══ DATASET
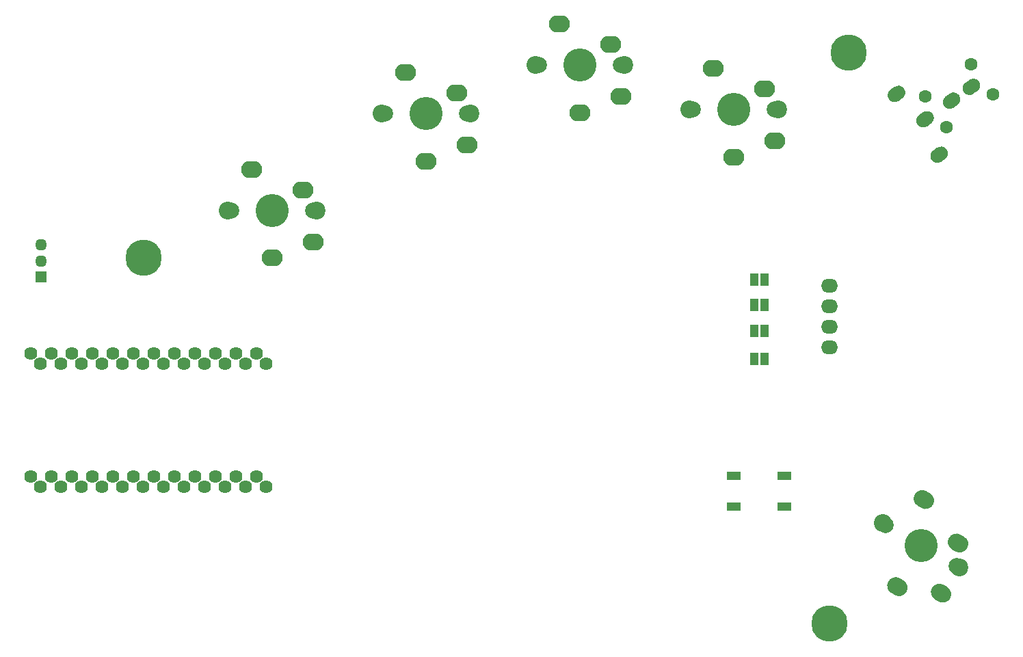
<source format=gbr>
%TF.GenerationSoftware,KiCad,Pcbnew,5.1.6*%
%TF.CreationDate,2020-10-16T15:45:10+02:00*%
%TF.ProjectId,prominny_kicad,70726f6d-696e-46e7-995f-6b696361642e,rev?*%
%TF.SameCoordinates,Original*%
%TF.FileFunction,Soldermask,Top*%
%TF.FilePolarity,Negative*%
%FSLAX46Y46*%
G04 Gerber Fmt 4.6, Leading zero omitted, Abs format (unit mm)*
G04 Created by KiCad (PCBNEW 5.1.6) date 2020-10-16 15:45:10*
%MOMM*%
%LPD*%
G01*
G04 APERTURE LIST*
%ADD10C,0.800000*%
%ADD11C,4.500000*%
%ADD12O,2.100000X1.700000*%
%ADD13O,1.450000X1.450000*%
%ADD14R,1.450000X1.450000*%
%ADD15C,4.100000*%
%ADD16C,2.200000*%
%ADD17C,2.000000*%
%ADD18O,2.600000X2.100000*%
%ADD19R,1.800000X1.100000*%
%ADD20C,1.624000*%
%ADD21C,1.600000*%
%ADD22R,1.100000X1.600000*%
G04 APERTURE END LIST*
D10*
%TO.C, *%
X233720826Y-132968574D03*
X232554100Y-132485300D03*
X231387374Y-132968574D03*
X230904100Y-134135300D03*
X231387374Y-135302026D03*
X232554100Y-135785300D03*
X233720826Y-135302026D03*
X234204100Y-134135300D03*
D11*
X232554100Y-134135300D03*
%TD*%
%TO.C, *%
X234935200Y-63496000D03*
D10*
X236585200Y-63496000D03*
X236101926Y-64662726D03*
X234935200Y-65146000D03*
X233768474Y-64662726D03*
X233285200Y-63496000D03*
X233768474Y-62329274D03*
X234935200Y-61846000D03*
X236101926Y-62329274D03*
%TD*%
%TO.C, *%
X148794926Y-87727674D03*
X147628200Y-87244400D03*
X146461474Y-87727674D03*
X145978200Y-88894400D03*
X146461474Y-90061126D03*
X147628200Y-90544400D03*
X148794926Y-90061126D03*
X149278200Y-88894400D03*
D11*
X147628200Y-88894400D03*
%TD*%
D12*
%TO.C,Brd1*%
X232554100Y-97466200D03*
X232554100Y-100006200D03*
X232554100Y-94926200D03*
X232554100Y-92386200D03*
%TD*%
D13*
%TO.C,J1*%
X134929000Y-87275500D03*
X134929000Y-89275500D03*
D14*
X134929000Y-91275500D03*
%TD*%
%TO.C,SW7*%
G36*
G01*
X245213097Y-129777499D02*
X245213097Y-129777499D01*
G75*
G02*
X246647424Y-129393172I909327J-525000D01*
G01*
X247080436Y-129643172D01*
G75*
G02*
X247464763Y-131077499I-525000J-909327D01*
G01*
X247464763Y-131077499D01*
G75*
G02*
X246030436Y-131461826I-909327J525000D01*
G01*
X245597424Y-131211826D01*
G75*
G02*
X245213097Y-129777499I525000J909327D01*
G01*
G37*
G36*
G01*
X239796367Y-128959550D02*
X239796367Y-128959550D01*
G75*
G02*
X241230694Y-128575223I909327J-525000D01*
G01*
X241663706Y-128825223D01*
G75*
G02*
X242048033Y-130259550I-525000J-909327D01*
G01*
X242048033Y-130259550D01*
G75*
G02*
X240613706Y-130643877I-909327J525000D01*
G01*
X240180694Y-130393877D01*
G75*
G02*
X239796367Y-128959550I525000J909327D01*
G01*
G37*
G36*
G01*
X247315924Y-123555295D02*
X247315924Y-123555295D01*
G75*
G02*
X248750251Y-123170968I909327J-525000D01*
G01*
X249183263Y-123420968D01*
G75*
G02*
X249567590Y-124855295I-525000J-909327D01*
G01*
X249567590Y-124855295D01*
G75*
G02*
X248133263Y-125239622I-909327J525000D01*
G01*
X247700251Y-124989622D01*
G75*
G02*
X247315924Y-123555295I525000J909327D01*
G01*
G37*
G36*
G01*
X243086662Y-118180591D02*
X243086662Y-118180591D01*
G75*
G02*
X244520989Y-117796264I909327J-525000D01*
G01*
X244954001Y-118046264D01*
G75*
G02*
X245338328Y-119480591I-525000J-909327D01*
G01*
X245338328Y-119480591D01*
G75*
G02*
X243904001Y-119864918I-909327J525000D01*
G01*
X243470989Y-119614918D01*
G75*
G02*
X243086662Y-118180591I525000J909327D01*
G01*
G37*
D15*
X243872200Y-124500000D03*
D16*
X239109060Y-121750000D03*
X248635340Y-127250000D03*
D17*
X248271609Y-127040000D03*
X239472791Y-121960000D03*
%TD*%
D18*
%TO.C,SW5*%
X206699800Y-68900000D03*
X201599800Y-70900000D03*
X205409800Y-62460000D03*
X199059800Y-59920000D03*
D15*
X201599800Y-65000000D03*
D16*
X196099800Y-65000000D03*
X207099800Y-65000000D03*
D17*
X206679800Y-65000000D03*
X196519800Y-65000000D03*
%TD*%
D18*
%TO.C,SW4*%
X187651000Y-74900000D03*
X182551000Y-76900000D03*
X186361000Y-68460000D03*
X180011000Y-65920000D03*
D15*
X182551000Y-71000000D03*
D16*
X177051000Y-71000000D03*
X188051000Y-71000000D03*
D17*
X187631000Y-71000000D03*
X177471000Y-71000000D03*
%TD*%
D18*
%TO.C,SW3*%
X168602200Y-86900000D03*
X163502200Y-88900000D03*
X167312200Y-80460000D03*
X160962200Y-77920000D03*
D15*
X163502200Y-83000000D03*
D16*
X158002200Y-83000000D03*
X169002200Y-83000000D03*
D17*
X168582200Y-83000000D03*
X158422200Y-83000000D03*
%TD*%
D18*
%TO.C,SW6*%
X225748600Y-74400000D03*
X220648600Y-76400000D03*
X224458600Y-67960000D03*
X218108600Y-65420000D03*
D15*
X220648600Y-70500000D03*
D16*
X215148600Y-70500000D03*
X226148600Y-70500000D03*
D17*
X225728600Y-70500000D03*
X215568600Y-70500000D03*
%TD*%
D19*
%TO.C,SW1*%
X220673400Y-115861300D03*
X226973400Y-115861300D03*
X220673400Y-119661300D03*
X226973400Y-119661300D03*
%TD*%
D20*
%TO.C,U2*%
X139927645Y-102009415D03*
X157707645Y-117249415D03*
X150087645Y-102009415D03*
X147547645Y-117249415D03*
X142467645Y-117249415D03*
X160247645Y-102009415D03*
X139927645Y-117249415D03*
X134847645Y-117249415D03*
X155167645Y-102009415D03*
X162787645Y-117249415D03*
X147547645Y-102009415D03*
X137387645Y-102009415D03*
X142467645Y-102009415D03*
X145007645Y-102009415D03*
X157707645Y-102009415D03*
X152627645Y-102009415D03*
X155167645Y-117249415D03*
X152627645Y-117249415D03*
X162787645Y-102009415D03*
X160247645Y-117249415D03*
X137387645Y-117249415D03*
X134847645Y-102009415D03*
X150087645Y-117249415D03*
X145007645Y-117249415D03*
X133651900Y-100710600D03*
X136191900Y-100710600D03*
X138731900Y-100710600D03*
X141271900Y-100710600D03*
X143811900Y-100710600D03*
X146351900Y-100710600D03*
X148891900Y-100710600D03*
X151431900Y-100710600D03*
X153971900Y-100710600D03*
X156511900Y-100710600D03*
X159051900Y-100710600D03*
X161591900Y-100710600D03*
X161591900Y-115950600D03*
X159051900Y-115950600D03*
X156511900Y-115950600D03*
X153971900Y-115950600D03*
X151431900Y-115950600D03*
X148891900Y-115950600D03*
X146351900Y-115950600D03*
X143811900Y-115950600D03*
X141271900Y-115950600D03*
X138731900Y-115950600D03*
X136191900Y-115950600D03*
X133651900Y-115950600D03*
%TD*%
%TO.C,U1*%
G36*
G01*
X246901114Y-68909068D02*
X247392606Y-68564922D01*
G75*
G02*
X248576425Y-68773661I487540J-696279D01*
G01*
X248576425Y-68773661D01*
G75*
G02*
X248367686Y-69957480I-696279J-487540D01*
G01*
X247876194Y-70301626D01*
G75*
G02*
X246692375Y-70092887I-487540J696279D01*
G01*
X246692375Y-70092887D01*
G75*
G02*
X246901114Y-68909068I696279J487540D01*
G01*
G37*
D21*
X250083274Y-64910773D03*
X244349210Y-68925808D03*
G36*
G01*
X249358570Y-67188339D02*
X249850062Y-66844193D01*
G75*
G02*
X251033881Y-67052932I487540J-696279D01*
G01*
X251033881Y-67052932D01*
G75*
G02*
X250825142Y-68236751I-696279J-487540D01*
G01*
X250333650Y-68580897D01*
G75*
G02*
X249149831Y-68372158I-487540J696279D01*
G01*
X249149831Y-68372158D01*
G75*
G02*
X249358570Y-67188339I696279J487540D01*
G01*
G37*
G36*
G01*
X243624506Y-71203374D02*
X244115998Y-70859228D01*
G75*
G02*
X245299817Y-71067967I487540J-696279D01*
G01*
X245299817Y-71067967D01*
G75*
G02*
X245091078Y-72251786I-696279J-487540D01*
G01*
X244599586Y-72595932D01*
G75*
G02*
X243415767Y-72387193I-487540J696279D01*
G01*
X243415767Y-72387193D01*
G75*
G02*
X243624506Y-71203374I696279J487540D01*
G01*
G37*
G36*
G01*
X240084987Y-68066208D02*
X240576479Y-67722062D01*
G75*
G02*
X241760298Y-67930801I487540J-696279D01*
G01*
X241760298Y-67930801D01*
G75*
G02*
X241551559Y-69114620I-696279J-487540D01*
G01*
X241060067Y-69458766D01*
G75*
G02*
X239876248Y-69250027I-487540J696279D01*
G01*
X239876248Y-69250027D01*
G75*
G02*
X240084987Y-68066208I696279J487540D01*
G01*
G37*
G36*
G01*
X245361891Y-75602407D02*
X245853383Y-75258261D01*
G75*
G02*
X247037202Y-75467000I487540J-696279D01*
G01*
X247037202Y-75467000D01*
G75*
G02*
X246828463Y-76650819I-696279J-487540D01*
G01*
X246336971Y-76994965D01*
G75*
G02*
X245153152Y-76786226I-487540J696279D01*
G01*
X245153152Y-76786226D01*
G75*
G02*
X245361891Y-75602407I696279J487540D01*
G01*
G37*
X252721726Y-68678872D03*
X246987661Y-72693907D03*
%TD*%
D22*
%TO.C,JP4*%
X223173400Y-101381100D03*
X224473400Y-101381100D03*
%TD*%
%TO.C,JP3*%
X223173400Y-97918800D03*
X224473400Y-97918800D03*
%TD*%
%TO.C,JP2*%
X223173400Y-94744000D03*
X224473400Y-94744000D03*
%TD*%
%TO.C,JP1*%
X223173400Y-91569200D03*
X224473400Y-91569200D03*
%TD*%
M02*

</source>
════
[INSTRUCTION]:
Starting at the line that contains "X245299817Y-71067967D01*", copy each line through the last one in the records, exactly, and output nothing else.

[WRITTEN ANSWER]:
X245299817Y-71067967D01*
G75*
G02*
X245091078Y-72251786I-696279J-487540D01*
G01*
X244599586Y-72595932D01*
G75*
G02*
X243415767Y-72387193I-487540J696279D01*
G01*
X243415767Y-72387193D01*
G75*
G02*
X243624506Y-71203374I696279J487540D01*
G01*
G37*
G36*
G01*
X240084987Y-68066208D02*
X240576479Y-67722062D01*
G75*
G02*
X241760298Y-67930801I487540J-696279D01*
G01*
X241760298Y-67930801D01*
G75*
G02*
X241551559Y-69114620I-696279J-487540D01*
G01*
X241060067Y-69458766D01*
G75*
G02*
X239876248Y-69250027I-487540J696279D01*
G01*
X239876248Y-69250027D01*
G75*
G02*
X240084987Y-68066208I696279J487540D01*
G01*
G37*
G36*
G01*
X245361891Y-75602407D02*
X245853383Y-75258261D01*
G75*
G02*
X247037202Y-75467000I487540J-696279D01*
G01*
X247037202Y-75467000D01*
G75*
G02*
X246828463Y-76650819I-696279J-487540D01*
G01*
X246336971Y-76994965D01*
G75*
G02*
X245153152Y-76786226I-487540J696279D01*
G01*
X245153152Y-76786226D01*
G75*
G02*
X245361891Y-75602407I696279J487540D01*
G01*
G37*
X252721726Y-68678872D03*
X246987661Y-72693907D03*
%TD*%
D22*
%TO.C,JP4*%
X223173400Y-101381100D03*
X224473400Y-101381100D03*
%TD*%
%TO.C,JP3*%
X223173400Y-97918800D03*
X224473400Y-97918800D03*
%TD*%
%TO.C,JP2*%
X223173400Y-94744000D03*
X224473400Y-94744000D03*
%TD*%
%TO.C,JP1*%
X223173400Y-91569200D03*
X224473400Y-91569200D03*
%TD*%
M02*

</source>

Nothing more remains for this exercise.